| > Hi All,
> I've executed my crawler script, that contains this
> httrack 3.33.16 command line:
>
> nohup httrack \n> <http://$PORTAL_HOSTPORT/> \n> -w -%P -%q0 -X -b1 -u1 -s0
-%k -p3 -B -a -%H -N0 -%u
> \n> -F "$HTTP_USERAGENT" --http-10 &
>
> After, about 19 hours, 11644 links added to the
> engine reported in hts-log.txt, 33619
> request/response pairs in hts-ioinfo.txt, httrack
> process was stale, and it's requested, about 16,500
> contents.
> Have you any idea about the reason why it happens?>
> I think about 3 possible reasons:
> - maybe there's some data structure that gets
> saturated after such a work;
> - since I used permanent connections, maybe some
> network element (firewall, load balancer, etc.)

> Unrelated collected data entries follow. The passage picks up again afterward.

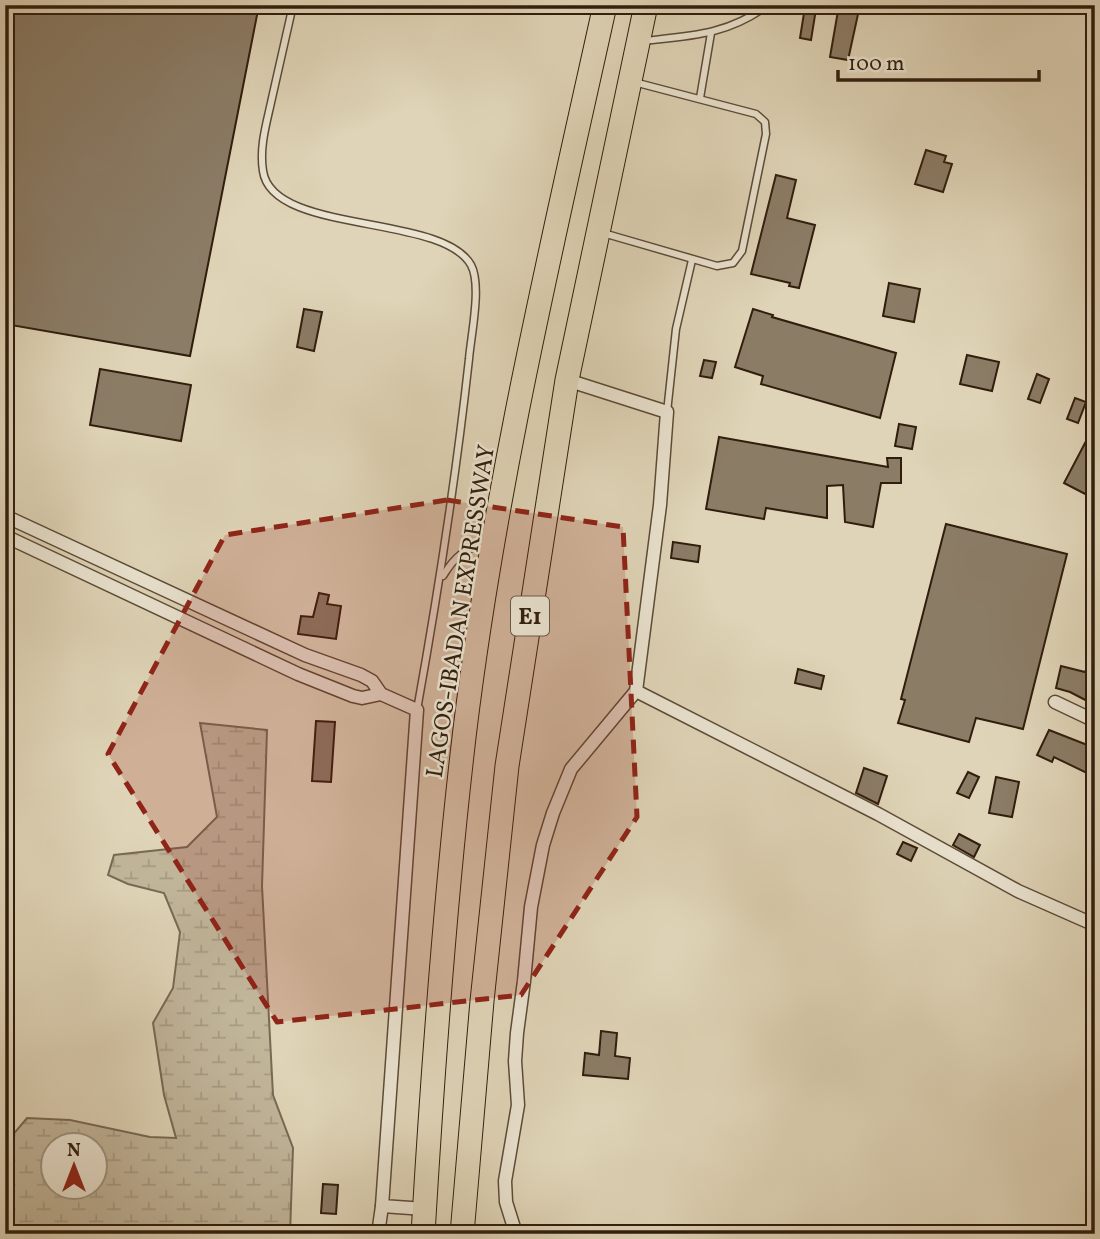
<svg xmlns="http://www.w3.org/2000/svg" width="1100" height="1239" viewBox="0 0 1100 1239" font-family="Vollkorn,serif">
<defs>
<pattern id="wetland-marsh" width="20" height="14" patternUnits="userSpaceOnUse" patternTransform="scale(1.75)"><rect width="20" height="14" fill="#c1b59a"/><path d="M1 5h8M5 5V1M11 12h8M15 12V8" fill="none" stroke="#a69b84"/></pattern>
</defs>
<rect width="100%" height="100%" fill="#dfd4b7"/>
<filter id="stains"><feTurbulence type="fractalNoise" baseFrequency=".00286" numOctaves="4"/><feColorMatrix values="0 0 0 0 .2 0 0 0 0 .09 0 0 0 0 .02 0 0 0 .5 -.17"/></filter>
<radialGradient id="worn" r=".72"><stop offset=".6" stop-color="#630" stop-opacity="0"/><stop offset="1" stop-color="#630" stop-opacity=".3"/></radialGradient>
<path fill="url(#wetland-marsh)" stroke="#796954" stroke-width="2" fill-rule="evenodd" d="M200,723L267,730L262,886L273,1095L293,1148L290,1234H5V1144L27,1118L70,1120L150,1137L176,1138L164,1095L153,1023L173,988L180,932L164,893L128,884L108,875L114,855L187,847L217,817ZM52,1144H94V1186H52Z"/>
<g fill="#8b7c66" stroke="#311d0e" stroke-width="2">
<polygon points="5,5 259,5 190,356 5,324"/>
<polygon points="839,5 860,5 848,60 830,57"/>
<polygon points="805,7 816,9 811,40 800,38"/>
<polygon points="926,150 946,156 944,162 952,164 943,192 915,184"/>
<polygon points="776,175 796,180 787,218 815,225 799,288 789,286 790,283 751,274"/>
<polygon points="889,283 920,289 914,322 883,316"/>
<polygon points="304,309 322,312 314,351 297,347"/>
<polygon points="753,309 773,315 772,317 896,353 880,418 761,384 763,376 735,367"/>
<polygon points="967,355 999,362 992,391 960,384"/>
<polygon points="704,360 716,362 712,378 700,376"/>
<polygon points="100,369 191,385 181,441 90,425"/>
<polygon points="1037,374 1049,379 1040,403 1028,399"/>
<polygon points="1075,398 1086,402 1078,423 1067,419"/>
<polygon points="899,424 916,427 912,449 895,446"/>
<polygon points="1095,424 1095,499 1064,483"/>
<polygon points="719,437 888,467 887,458 901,458 901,483 881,483 873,527 845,522 843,485 827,486 827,518 766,508 764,519 706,509"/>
<polygon points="946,524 1067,554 1023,729 976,718 969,742 898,723 905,700 901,699"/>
<polygon points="673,542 700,546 698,562 671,558"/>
<polygon points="319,593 329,595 327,604 341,606 336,639 298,634 301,616 313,617"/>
<polygon points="1095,654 1095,705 1070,692 1056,688 1061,666 1085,672"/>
<polygon points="798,669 824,676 821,689 795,683"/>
<polygon points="316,721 335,722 331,782 312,781"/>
<polygon points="1049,730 1095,748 1095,777 1054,757 1052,762 1037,755"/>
<polygon points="864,768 887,776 878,804 856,793"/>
<polygon points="968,772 979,777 969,798 957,793"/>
<polygon points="996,777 1019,782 1012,817 989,813"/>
<polygon points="959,834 980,845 974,857 953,845"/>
<polygon points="903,842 917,848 911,861 897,854"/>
<polygon points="601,1031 617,1033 615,1056 630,1058 628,1079 583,1075 585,1053 599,1055"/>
<polygon points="323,1184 338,1185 336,1214 321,1213"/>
</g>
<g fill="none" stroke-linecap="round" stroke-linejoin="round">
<defs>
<g id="service">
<path d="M293,5C286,36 279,67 272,98C267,122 259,146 263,171C272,235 442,213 471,265C482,285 471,335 469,359C456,477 438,593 417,710"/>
<path d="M643,41C690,36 728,35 768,5"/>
<polyline points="700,98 711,33"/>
<polyline points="603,233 717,266 733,263 742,251 766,134 765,122 756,114 634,82"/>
<polyline points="667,412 676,329 692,260"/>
<path d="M443,576C455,556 466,547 488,543"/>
</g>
<g id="minor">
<polyline points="5,516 305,655 361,675 372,681 381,694 417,710 382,1206 425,1209"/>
<polyline points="5,536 298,674 353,696 362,698 381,694"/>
<polyline points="1094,630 1095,630"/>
<polyline points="636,691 878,814 1018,891 1095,925"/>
<polyline points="1055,702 1095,721"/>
<polyline points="378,1234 382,1206"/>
<polyline points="516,1234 506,1202 505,1181 518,1105 515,1061 517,1033 524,981 531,907 543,845 553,813 571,769 636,691 660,505 667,412 567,380"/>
</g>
<g id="motorway">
<path d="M423,1234C433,1065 445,897 465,729C495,485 552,245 605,5"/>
<polyline points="462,1234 482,1001 507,766 567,380 646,5"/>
</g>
</defs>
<use href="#service" stroke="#5c4b38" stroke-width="9"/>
<use href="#minor" stroke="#5c4b38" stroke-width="15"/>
<use href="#motorway" stroke="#311d0e" stroke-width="25"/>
<use href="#service" stroke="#eae3d0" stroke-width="6"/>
<use href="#minor" stroke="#eae3d0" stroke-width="12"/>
<use href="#motorway" stroke="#dfd4b7" stroke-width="23"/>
</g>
<path fill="#8f2418" fill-opacity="0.2" stroke="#8f2418" stroke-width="5" stroke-dasharray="14 9" stroke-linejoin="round" d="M447,500L623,527L637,817L521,995L277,1022L108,754L225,535Z"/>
<g text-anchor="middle" stroke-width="5" stroke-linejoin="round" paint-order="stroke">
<rect fill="#eae3d0" stroke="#685848" stroke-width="2" x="511" y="596.5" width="38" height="39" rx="5"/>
<g font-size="23" font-weight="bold" fill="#311d0e">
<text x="530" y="624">E1</text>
</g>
<g font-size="24" fill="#311d0e" stroke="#eae3d0">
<text transform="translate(460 611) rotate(-81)" y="8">LAGOS-IBADAN EXPRESSWAY</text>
</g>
</g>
<rect width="1100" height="1239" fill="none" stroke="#dfd4b7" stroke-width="28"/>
<rect x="7" y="7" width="1086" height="1225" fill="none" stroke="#311d0e" stroke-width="3.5"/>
<rect x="14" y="14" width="1072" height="1211" fill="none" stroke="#311d0e" stroke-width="2"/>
<g transform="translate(74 1166)"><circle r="33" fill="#eae3d0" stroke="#a09482" stroke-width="2"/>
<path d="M0-5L12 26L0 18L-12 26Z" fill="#8f2418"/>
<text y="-10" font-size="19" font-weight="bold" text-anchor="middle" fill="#311d0e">N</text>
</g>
<path d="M838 70v10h201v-10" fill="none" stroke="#311d0e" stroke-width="3.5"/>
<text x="848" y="70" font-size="21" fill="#311d0e" stroke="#eae3d0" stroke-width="5" paint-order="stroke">100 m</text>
<rect width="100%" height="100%" filter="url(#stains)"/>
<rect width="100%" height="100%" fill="url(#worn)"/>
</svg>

> throws away the connection and httrack process is
> unable to recreate them;
> - maybe I must define some parameters about:
> simultaneous connections, bandwidth limits,
> connection limits, size limits, time limits or
> mirror transfer rate/size?>
> Thanks
>
>
> Silvio
Random thoughts:
1. Try using
<http://download.httrack.com/cserv.php3?File=httrack-beta.exe>
<http://www.httrack.com/page/2/en/index.html>
2. Define minimum values for:
simultaneous connections, bandwidth limits,
connection limits, size limits, time limits or
mirror transfer rate/size
3. Ensure more(x3) free memory & disk space than required.
4. Run surface scan for your disks (OS,Swap,Mirror);
5. Install patches for your OS.
| |